### Document segment
Craig, 907 F.2d at 658 (footnote omitted).2
Howard revives some of his arguments presented to the district court but does not succeed in refuting the district court's determination that the ongoing legal disabilities of which he complains did not arise from his conviction or are merely speculative. He reasserts the following consequences of his conviction: (i) that he can no longer practice law; (ii) that he can no longer possess a firearm; and (iii) that he may be denied entry or deported from the Cayman Islands.
We have previously noted that the loss of the right to hold occupational licenses, including law licenses, is the type of civil disability which could support issuance of a writ of error coram nobis. Craig, 907 F.2d at 659; Keane, 852 F.2d at 203. In Keane we found that the petitioner was not under any disability because although he was disbarred after his conviction of mail fraud, the Illinois Supreme Court readmitted him to practice before he filed his petition for a writ of error coram nobis. Keane, 852 F.2d at 203. In a more recent case we found that although the petitioner had been disbarred after his conviction, coram nobis relief was not appropriate because he had not proven that "his conviction [was] a direct cause of his disbarment or that he [had] a present desire to apply for reinstatement to the bar." Craig, 907 F.2d at 659.

### Record set

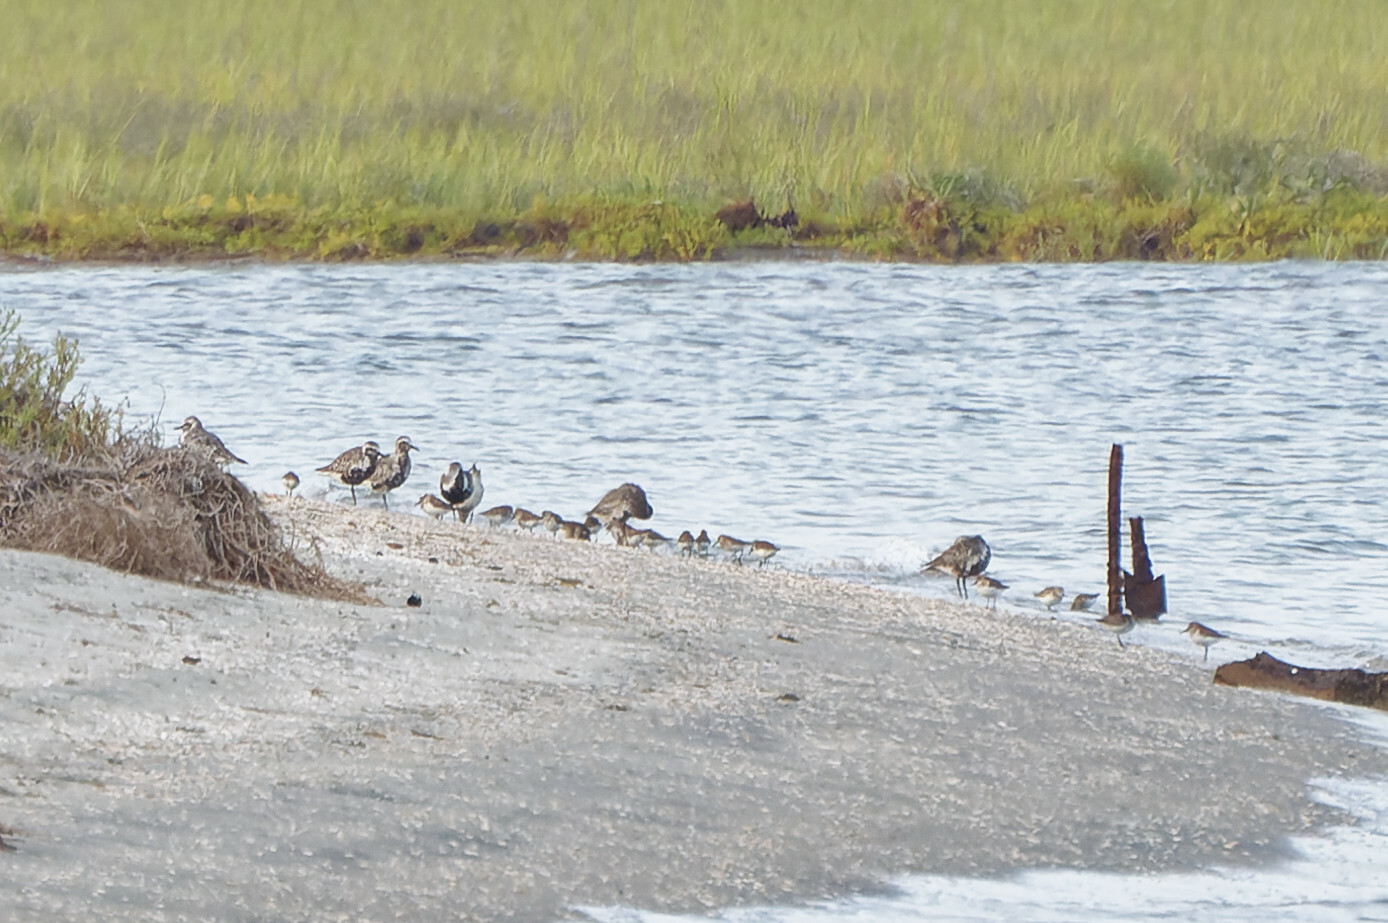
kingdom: Animalia
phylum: Chordata
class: Aves
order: Charadriiformes
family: Charadriidae
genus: Pluvialis
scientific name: Pluvialis squatarola
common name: Grey plover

### To do
Rewrite the stretch of the coram nobis passage from "We have previously" through "F.2d at 659.", changing "disbarred" to "suspended" throughout.

### Written response
We have previously noted that the loss of the right to hold occupational licenses, including law licenses, is the type of civil disability which could support issuance of a writ of error coram nobis. Craig, 907 F.2d at 659; Keane, 852 F.2d at 203. In Keane we found that the petitioner was not under any disability because although he was suspended after his conviction of mail fraud, the Illinois Supreme Court readmitted him to practice before he filed his petition for a writ of error coram nobis. Keane, 852 F.2d at 203. In a more recent case we found that although the petitioner had been suspended after his conviction, coram nobis relief was not appropriate because he had not proven that "his conviction [was] a direct cause of his disbarment or that he [had] a present desire to apply for reinstatement to the bar." Craig, 907 F.2d at 659.